Kolbermoor – Pfiat di, Kreide und Co.! Die Kolbermoorer Schulen sollen 67 digitale Tafeln und Tablets bekommen – Kosten: rund 605000 Euro. Die grünen Tafeln samt Kreide und Schwamm gehören dann der Vergangenheit an. Die Schulen sollen zwischen 2021 und 2023 mit den digitalen Tafeln ausgestattet werden. Das hat der Stadtrat in seiner jüngsten Sitzung einstimmig beschlossen. Einen Einblick konnten die Lokalpolitiker von den neuen Tafeln bereits im Projektausschuss erhalten (wir berichteten).
Geräte sind wie
„große Handys“
Elisabeth Kalenberg, geschäftsführende Beamtin, erklärte, dass es sich bei den neuen Tafeln quasi um „große Handys“ handele. Obendrein sagte sie dem Gremium, dass die Lehrer der Kolbermoorer Schulen überall die gleichen Tafeln vorfinden sollen. Das erleichtere auch die Betreuung der Geräte durch einen Mitarbeiter der Stadt. Obendrein soll die Umsetzung in einem kurzen Zeitraum erfolgen: „So müssen sich die Lehrer nicht mit unterschiedlichen Modellen befassen.“ Nach dem Motto: Hier die neue digitale Tafel, da die alte grüne.
Eine gute Internetverbindung sei die Voraussetzung: Die besteht bereits an der Pauline-Thoma- sowie an der Adolf-Rasp-Schule – die Mangfallschule werde hinsichtlich dessen noch ausgestattet, hieß es.

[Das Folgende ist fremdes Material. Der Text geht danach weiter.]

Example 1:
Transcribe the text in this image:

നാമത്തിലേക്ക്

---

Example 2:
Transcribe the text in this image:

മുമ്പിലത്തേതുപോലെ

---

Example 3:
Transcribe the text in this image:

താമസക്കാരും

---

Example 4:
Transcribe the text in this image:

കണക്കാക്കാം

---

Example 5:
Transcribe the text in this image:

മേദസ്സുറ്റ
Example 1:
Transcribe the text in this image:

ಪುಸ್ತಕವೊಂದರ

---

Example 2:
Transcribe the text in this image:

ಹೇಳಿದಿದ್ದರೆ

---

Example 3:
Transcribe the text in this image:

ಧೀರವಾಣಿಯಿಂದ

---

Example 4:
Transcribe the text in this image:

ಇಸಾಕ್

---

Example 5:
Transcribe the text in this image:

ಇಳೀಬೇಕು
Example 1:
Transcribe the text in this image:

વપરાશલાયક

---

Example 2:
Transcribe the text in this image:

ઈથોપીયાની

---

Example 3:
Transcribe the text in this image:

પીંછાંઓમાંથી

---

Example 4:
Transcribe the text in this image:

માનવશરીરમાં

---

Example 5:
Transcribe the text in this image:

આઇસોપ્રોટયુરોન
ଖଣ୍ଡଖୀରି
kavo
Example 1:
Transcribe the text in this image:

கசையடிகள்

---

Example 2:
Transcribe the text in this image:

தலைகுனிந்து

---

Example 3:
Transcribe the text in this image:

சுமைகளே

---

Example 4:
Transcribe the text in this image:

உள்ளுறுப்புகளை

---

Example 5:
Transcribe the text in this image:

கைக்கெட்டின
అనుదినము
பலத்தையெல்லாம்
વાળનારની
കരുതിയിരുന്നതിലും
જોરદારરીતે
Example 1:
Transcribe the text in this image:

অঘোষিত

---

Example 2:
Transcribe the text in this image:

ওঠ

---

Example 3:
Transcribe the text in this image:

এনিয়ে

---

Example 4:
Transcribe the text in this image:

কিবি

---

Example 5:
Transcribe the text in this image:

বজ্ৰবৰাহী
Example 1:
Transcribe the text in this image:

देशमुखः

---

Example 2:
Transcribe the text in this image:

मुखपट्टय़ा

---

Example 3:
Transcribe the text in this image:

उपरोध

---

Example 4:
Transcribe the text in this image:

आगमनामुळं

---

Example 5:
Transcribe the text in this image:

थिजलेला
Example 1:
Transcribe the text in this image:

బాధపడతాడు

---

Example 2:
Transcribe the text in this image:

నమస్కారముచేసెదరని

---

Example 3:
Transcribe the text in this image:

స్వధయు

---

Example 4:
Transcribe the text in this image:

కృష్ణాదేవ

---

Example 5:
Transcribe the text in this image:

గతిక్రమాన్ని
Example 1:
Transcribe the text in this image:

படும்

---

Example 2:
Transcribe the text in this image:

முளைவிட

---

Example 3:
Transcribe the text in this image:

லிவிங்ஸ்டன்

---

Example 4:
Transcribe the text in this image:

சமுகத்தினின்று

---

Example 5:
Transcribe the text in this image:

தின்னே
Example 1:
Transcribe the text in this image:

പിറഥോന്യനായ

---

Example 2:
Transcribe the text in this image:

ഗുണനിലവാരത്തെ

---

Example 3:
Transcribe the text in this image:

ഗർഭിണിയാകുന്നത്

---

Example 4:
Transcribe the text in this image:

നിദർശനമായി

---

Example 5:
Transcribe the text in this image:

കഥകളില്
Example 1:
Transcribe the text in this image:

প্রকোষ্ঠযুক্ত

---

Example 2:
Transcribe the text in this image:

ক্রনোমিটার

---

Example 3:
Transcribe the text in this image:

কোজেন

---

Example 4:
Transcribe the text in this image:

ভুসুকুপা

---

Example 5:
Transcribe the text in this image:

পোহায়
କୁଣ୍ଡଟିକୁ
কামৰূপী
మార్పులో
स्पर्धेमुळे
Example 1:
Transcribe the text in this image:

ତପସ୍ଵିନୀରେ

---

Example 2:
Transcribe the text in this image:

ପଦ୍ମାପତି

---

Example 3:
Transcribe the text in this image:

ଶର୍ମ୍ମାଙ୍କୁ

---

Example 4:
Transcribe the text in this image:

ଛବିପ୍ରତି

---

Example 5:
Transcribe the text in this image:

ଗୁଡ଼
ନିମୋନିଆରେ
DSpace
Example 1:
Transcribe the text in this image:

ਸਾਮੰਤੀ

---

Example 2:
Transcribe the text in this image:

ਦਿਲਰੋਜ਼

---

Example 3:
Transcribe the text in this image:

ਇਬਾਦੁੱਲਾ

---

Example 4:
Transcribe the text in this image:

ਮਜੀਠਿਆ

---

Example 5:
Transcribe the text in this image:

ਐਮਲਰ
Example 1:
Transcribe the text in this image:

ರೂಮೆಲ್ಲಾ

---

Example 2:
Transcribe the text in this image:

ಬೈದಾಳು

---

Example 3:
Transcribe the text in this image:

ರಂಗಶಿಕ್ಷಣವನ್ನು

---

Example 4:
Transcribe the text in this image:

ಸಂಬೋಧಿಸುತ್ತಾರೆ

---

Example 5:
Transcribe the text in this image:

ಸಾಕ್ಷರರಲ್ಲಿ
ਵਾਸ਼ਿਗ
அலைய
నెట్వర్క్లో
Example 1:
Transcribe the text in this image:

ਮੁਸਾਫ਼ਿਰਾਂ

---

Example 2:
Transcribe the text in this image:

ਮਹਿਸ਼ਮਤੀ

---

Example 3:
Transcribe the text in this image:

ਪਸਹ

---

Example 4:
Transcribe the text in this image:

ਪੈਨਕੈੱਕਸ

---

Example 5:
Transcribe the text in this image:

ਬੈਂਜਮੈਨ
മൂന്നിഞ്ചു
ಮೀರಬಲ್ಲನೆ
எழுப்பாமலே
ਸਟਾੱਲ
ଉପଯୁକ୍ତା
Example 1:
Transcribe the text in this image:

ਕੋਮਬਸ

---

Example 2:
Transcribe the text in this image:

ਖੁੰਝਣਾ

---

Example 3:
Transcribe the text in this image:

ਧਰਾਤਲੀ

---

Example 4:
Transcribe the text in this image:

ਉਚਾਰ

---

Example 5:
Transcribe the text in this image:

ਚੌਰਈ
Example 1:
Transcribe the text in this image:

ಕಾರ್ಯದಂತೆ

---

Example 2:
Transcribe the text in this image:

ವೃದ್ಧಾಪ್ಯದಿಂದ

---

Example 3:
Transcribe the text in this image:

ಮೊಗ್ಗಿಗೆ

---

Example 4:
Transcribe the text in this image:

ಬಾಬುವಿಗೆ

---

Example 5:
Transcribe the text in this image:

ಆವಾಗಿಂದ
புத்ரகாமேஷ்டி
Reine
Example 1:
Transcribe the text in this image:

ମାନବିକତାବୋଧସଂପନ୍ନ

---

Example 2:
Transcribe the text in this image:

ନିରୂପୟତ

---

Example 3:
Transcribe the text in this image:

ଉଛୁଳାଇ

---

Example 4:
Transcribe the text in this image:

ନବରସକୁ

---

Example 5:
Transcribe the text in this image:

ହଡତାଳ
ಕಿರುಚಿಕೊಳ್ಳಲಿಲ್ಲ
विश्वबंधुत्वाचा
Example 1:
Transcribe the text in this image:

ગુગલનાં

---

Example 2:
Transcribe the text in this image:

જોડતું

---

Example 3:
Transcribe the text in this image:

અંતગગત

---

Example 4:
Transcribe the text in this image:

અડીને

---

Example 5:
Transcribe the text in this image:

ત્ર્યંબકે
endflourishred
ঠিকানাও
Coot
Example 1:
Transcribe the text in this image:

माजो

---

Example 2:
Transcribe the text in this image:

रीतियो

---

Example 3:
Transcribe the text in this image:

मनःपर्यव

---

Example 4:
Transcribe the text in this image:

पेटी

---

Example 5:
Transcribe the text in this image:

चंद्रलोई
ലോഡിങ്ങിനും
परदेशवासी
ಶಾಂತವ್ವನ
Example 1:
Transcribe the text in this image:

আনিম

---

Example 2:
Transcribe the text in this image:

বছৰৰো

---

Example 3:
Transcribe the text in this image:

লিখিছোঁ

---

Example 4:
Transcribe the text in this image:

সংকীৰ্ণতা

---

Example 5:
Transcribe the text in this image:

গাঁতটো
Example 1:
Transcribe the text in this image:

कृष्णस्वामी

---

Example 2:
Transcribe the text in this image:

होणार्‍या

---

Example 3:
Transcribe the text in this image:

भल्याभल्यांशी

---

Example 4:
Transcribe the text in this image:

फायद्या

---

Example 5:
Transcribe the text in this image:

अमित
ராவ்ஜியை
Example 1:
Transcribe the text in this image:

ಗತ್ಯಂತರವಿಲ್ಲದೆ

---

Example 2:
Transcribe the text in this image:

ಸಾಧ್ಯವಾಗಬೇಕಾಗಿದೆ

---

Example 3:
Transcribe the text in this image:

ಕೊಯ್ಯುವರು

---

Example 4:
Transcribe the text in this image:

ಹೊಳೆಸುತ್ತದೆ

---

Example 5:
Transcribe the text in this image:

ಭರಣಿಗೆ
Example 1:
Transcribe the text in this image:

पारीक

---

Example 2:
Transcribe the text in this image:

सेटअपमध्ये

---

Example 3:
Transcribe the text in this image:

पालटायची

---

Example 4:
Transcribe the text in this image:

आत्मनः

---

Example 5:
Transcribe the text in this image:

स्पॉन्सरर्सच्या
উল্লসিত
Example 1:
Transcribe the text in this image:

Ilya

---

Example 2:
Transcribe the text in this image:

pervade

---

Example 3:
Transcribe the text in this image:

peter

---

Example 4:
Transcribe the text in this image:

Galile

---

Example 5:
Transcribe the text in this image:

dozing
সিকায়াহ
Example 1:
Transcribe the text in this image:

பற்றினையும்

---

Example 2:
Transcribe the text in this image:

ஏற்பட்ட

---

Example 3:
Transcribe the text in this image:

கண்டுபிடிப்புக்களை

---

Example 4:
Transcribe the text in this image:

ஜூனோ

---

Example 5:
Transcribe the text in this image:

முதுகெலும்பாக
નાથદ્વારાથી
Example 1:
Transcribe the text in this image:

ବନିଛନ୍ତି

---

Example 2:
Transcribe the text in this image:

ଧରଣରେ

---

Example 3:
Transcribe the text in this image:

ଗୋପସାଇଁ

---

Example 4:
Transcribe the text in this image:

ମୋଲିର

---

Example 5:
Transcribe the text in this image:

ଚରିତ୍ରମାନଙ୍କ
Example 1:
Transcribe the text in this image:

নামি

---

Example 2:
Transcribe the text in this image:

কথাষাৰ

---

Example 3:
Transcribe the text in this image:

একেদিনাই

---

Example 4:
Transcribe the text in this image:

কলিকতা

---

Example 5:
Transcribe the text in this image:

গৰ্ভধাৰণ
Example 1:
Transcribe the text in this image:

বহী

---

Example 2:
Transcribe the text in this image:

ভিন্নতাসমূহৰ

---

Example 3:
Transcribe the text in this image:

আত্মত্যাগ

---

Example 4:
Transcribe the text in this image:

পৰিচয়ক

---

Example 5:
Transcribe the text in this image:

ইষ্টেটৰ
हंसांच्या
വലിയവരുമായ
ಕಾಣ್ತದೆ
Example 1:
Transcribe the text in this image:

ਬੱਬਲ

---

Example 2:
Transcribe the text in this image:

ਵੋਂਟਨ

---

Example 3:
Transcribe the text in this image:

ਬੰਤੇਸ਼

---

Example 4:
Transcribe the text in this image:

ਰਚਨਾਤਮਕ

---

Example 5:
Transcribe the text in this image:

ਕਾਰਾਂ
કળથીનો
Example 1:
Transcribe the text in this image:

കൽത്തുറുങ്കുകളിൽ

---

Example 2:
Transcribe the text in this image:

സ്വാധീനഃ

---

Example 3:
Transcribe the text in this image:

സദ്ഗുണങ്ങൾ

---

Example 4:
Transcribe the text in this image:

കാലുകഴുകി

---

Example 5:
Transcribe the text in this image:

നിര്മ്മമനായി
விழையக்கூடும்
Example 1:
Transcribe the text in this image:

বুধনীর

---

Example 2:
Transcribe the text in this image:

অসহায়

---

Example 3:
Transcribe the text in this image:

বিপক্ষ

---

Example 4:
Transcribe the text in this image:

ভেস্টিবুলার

Im Gremium war man sich einig: Es ist eine hervorragende Sache. Dieter Kannengießer (Parteifreie Kolbermoor) sagte: „Kolbermoor ist am Puls der Zeit.“ Michael Hörl (Grüne) und Dagmar Levin (SPD) waren begeistert und „tief beeindruckt“, ob der heutigen Möglichkeiten. Levin: „Gut, dass wir mit der Zeit gehen.“ Sie erinnerte sich noch an die Schiefertafel.
Leonhard Sedlbauer (CSU) fragte, ob es möglich sei, die Umsetzung schon 2021 zu realisieren. Rathauschef Peter Kloo erklärte, dass man die Umsetzung nur in den Ferien machen könne. Und: „Es ist ja nicht damit getan, nur die Tafel hinzustellen“, erklärte er. Denn es müssen auch die Lehrer eingewiesen werden. Da müsse man eng mit den Rektoren zusammenarbeiten.